*Instructions for the task*
Whenever a line in the data contains "down", show that line.

[[ Provided material open ]]

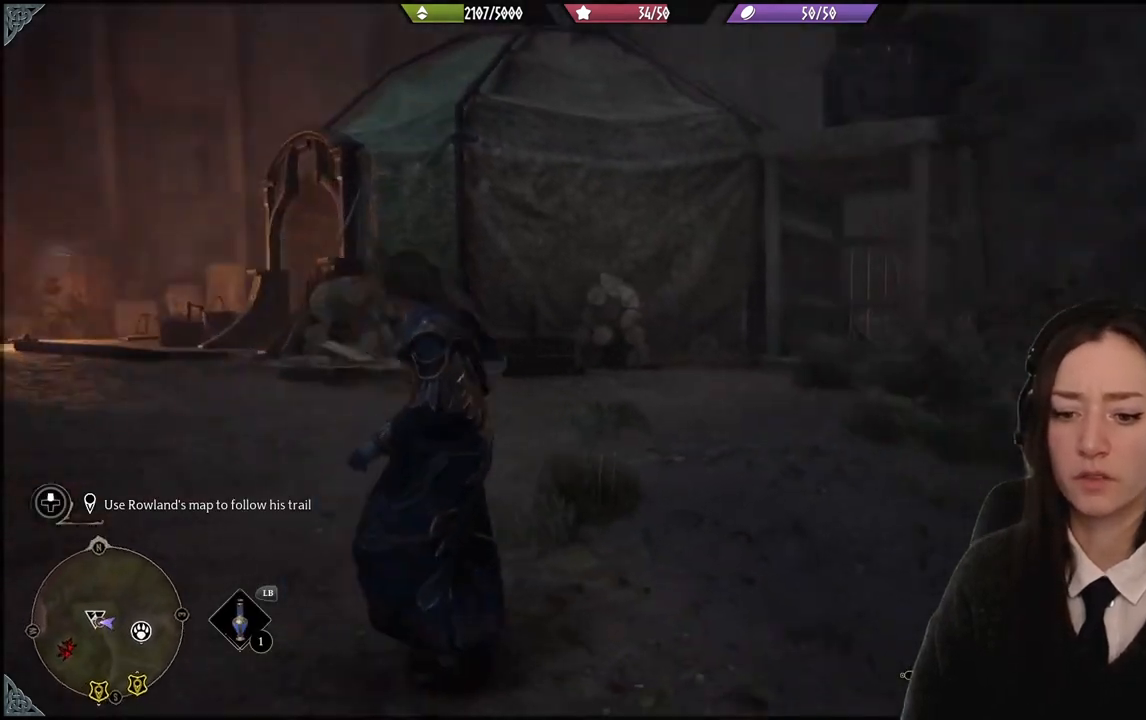
{"buttons": [], "left_stick": "center", "right_stick": "center", "events": [[133, "left_stick", "up"], [233, "right_stick", "center"], [434, "left_stick", "center"]]}
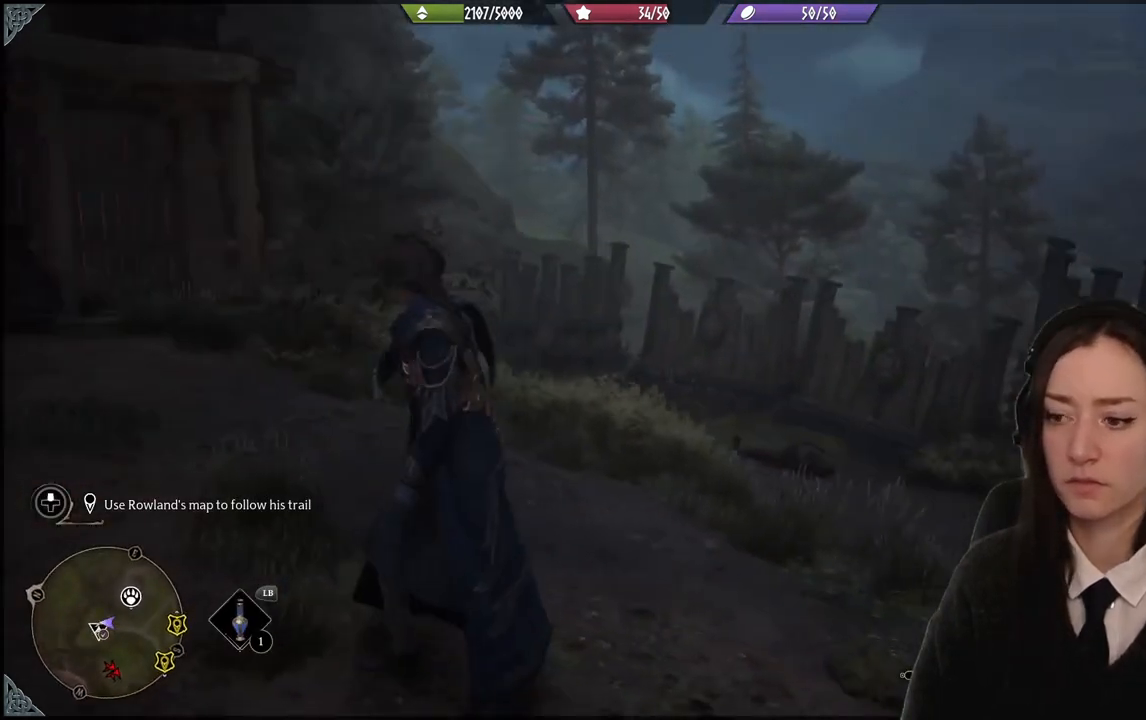
{"buttons": [], "left_stick": "center", "right_stick": "down-left", "events": [[234, "right_stick", "down-left"]]}
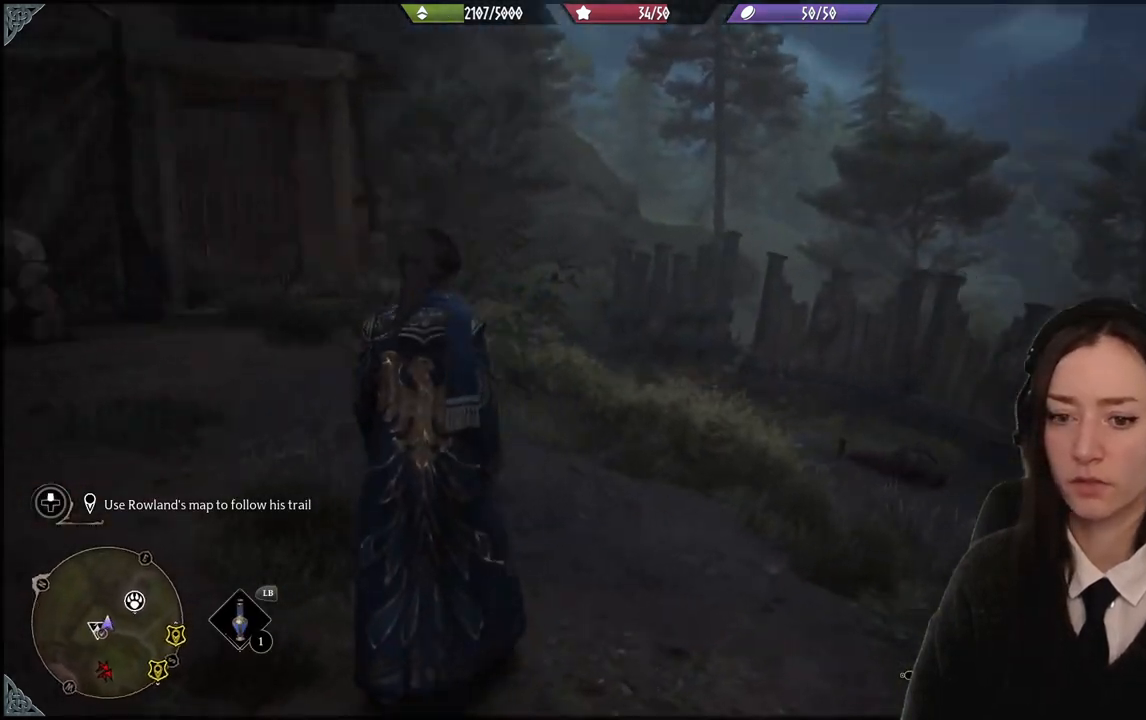
{"buttons": [], "left_stick": "down-left", "right_stick": "left", "events": [[67, "left_stick", "down-left"], [300, "right_stick", "left"]]}
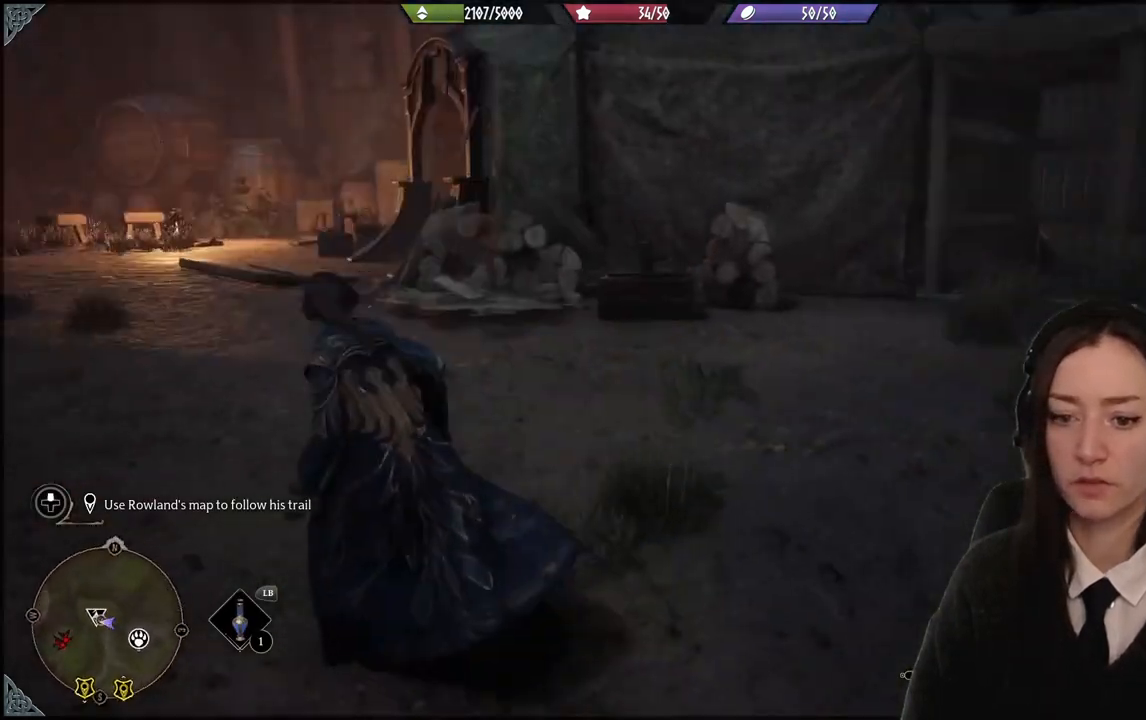
{"buttons": [], "left_stick": "up-left", "right_stick": "center", "events": [[100, "left_stick", "left"], [134, "right_stick", "center"], [267, "left_stick", "up-left"]]}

[[ Provided material closed ]]

*Result for this task*
{"buttons": [], "left_stick": "center", "right_stick": "down-left", "events": [[234, "right_stick", "down-left"]]}
{"buttons": [], "left_stick": "down-left", "right_stick": "left", "events": [[67, "left_stick", "down-left"], [300, "right_stick", "left"]]}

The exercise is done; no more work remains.